The idea is that once we reach scale, we’ll be able to go to a business and say, “Hey, we have 2,500 people who are gold members that want a $3 off on their coffee.” We’ve got a Web site that allows a user who has gone to a place, say, 10 times and has silver status to say that they want a free drink. If you then get 250 people who have the same status to click that they like that specific idea, then one of our business development people can go to the restaurant and cut a deal.

We want to build this affinity program for every place in the world.

There is a sense around location-based services that they have huge potential, if only it could be realized. What is it? What are we waiting for?

Ever since I was at Friendster, I felt that associating people with a place was powerful. I think what we are seeing is a convergence of the location-based services and recommendations. I sort of see Yelp right now as sort of like Yahoo (YHOO) in Web 1.0–very good curation of recommendations.

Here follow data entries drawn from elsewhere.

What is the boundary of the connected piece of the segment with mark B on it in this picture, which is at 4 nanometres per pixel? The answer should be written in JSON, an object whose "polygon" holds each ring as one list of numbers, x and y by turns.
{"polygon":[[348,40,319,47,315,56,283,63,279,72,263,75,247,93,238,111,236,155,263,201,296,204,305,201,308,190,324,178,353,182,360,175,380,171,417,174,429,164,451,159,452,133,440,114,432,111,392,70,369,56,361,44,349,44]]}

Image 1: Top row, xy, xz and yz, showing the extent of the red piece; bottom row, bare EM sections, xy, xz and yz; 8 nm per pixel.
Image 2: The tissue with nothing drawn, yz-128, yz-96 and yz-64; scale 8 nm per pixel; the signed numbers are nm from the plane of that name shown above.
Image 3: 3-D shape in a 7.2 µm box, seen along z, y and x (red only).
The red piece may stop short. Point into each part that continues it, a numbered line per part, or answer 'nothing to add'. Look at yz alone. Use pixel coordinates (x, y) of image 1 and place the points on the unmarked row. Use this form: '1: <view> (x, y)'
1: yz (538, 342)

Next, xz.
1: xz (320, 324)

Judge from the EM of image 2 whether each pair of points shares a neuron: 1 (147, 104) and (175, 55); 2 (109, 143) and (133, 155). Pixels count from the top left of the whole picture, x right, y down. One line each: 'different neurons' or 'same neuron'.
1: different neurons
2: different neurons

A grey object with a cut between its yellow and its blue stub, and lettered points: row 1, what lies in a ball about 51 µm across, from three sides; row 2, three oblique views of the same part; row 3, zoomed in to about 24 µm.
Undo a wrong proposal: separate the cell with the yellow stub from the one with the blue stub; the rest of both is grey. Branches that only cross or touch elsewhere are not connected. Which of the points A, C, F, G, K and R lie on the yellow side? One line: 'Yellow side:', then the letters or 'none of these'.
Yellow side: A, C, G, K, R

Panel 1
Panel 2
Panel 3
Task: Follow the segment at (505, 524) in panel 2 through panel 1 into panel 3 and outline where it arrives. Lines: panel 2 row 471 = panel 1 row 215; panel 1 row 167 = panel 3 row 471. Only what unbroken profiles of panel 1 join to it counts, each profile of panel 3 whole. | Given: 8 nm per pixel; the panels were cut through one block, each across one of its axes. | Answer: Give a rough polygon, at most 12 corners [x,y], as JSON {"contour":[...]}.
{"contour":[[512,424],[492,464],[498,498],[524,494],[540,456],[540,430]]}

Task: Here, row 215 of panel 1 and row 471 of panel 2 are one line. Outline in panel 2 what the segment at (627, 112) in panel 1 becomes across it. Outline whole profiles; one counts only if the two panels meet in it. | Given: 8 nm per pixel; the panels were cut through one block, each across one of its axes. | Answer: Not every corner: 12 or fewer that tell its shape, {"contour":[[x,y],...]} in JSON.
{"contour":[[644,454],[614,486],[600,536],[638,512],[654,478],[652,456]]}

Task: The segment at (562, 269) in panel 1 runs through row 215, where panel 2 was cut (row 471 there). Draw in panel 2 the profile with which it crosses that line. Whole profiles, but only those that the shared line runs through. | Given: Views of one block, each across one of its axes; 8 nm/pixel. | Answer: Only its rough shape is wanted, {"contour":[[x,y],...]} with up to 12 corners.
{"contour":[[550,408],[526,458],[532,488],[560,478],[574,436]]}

At some point there will be this critical mass of location data, right? And then someone will come along and be a Google (GOOG). Instead of asking people what they think, and doing this very hard process of curation, we will be able to analyze the data about behaviors and do something altogether more powerful with it.

When you make the shift from reviewing and writing about things to observing what people actually do, you have the most substantial recommendation database of places that has ever existed. That transition hasn’t happened, but is about to.

What learnings from your Friendster experience should be shared with the Foursquare of the world?

I’d say first, don’t declare the game over. When Friendster came out, people were saying that this was it, and there was no more. It was over when MySpace came out. It was over when Tribe was gonna nail the local thing. You just have to stay at it.

The other thing is, be careful about being too much of a gimmick, rather than just a value proposition. You had the whole tagged thing with MySpace, where they were trying to use game dynamics to motivate behavior. Then you had Facebook come along and took all that out. There was no thing like, “Hey, get 50 friends and get the super-friendly Zuckerbadge.” Nothing like that. They just stuck to the value proposition.

Everyone was watching Facebook this week for a big location announcement. How are you guys planning to adjust?

We’ve had a Facebook app in development for a while. I think we’ll probably be releasing it this week. I think the lack of announcement from Facebook is an indication that they are going to do something, but that they are having an internal debate on exactly how.

It probably centers around the following: They are trying to figure out whether to do latitude and longitude, or whether they want to put in the places themselves. Once they’ve figured out that they want to do places, they need to decide if they want to do curated places–do they want to do, “Cornell: or just leave it to fan pages. Once they do that, they need to decide how much of their mobile app to devote to it. They are probably trying to figure out what that looks like.

Once that’s all figured out, they have to decide if they want to put it all in the API and let us use it to make a killer recommendation engine, or a dating engine to figure out who you are most compatible with.